Tarefa proposta A | Liste todos os setores da economia citados na notícia sobre o emprego formal em julho.
Tarefa proposta B | Na notícia sobre o emprego formal em julho, reescreva o trecho que começa em "Entre os setores, Serviços" e termina em "segundo o IBGE.", trocando "Comércio" por "Varejo".

Trecho da página |
---*---

Brasil cria 58,6 mil empregos formais em julho, pior resultado desde 2020
Foto: Marcelo Camargo/Agência Brasil
O Brasil criou 58.568 empregos com carteira assinada em julho, segundo dados do Cadastro Geral de Empregados e Desempregados (Caged), divulgados nesta sexta-feira (28) pelo Ministério do Trabalho e Emprego. O resultado é o pior para o mês desde 2020 e ficou abaixo das expectativas do mercado.
O saldo foi resultado de 2.262.888 admissões e 2.204.320 desligamentos. Na comparação com julho de 2025, quando foram criadas 133.932 vagas, houve uma queda de 56,3% na geração de empregos formais.
Entre os setores, Serviços liderou a criação de vagas, com 24.098 novos postos. Na sequência aparecem Construção Civil, com 12.691, Agropecuária, com 12.523, e Indústria, com 11.315. O Comércio foi o único setor com saldo negativo, registrando a perda de 2.056 empregos.
O desempenho mais fraco do Comércio ocorre em meio a um cenário de dificuldades para o varejo brasileiro. Segundo o Ministério do Trabalho, fatores como juros elevados, mudanças nos investimentos das empresas e o crescimento das lojas virtuais ajudam a explicar a redução das vagas no setor.
Entre os estados, São Paulo teve o maior saldo positivo, com 34.981 novos empregos formais. Apesar da desaceleração registrada em julho, o mercado de trabalho ainda apresenta uma taxa de desemprego historicamente baixa, de 5,3% no trimestre encerrado em julho, segundo o IBGE.

---*---

[Dados armazenados]
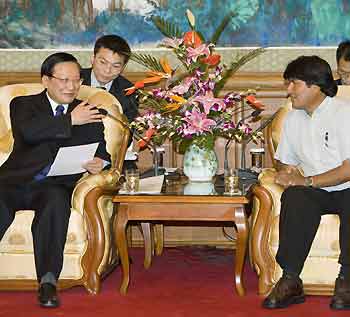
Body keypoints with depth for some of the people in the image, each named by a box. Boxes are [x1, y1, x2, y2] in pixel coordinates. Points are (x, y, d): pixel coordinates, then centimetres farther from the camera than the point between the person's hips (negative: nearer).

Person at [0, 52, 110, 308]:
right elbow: (28, 131, -10)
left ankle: (48, 281, -33)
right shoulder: (23, 104, 13)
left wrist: (100, 163, -12)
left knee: (56, 202, -34)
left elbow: (101, 152, 13)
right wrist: (70, 120, -11)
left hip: (56, 185, 1)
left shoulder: (89, 113, 19)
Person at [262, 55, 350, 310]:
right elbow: (285, 161, 22)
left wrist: (307, 180, -19)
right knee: (293, 197, -29)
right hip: (315, 193, 5)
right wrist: (287, 172, -3)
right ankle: (291, 280, -30)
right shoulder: (293, 119, 14)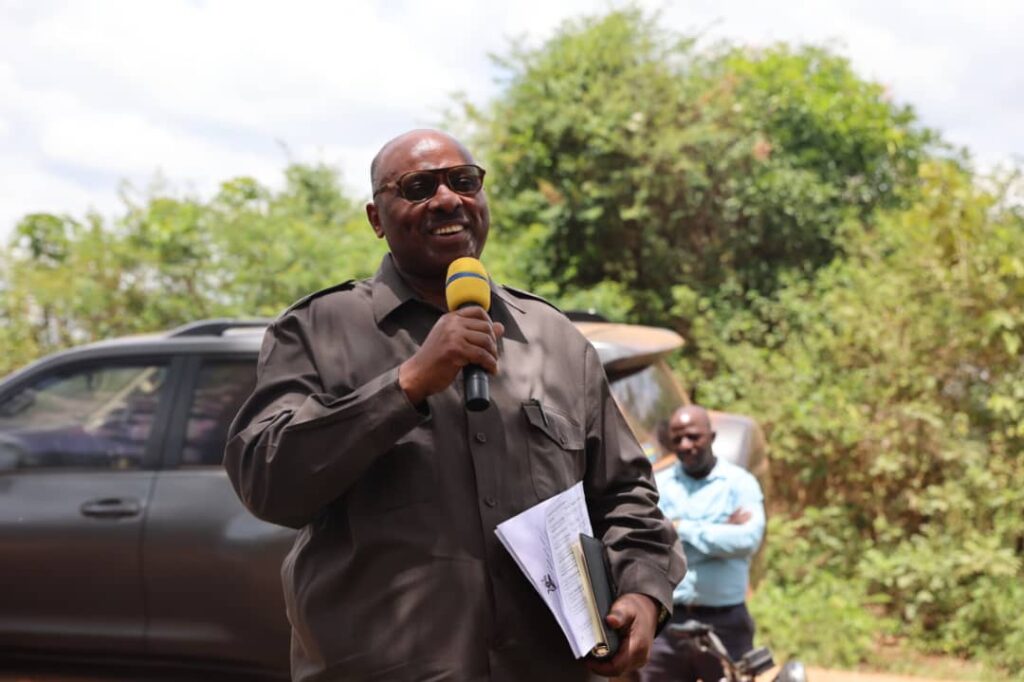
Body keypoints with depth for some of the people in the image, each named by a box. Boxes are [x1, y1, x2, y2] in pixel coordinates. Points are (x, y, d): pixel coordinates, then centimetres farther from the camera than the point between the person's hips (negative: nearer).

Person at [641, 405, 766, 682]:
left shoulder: (739, 483, 0)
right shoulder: (657, 486, 7)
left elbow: (748, 538, -17)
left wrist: (682, 529, -11)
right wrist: (720, 533, -13)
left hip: (724, 623, -2)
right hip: (667, 622, 2)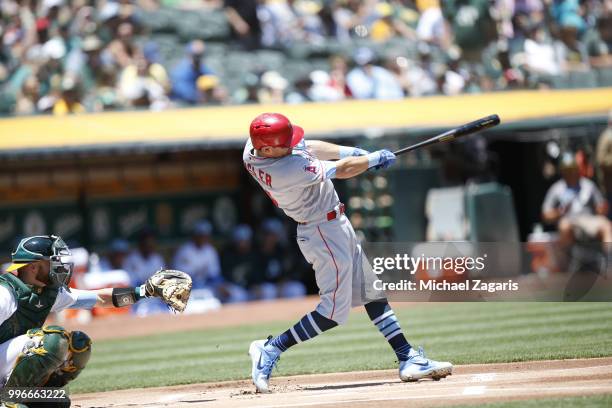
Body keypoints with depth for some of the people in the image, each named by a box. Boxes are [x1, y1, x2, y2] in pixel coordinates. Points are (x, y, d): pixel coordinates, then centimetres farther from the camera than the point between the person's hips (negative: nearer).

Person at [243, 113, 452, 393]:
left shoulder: (253, 148, -8)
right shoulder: (289, 170, -32)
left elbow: (306, 148, 7)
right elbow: (341, 171, -19)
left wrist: (352, 152, 0)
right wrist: (375, 158, -3)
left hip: (334, 226, 10)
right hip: (325, 232, -10)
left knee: (371, 290, 12)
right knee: (334, 311, -6)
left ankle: (409, 359, 15)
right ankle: (270, 350, 0)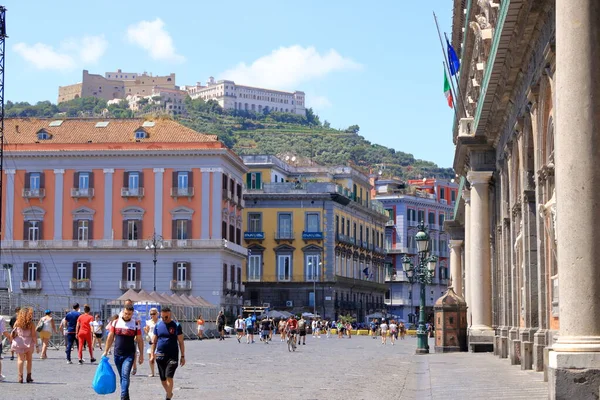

---*---

Resolução A | Serviços, Construção Civil, Agropecuária, Indústria e Comércio.

Resolução B |
Entre os setores, Serviços liderou a criação de vagas, com 24.098 novos postos. Na sequência aparecem Construção Civil, com 12.691, Agropecuária, com 12.523, e Indústria, com 11.315. O Varejo foi o único setor com saldo negativo, registrando a perda de 2.056 empregos.
O desempenho mais fraco do Varejo ocorre em meio a um cenário de dificuldades para o varejo brasileiro. Segundo o Ministério do Trabalho, fatores como juros elevados, mudanças nos investimentos das empresas e o crescimento das lojas virtuais ajudam a explicar a redução das vagas no setor.
Entre os estados, São Paulo teve o maior saldo positivo, com 34.981 novos empregos formais. Apesar da desaceleração registrada em julho, o mercado de trabalho ainda apresenta uma taxa de desemprego historicamente baixa, de 5,3% no trimestre encerrado em julho, segundo o IBGE.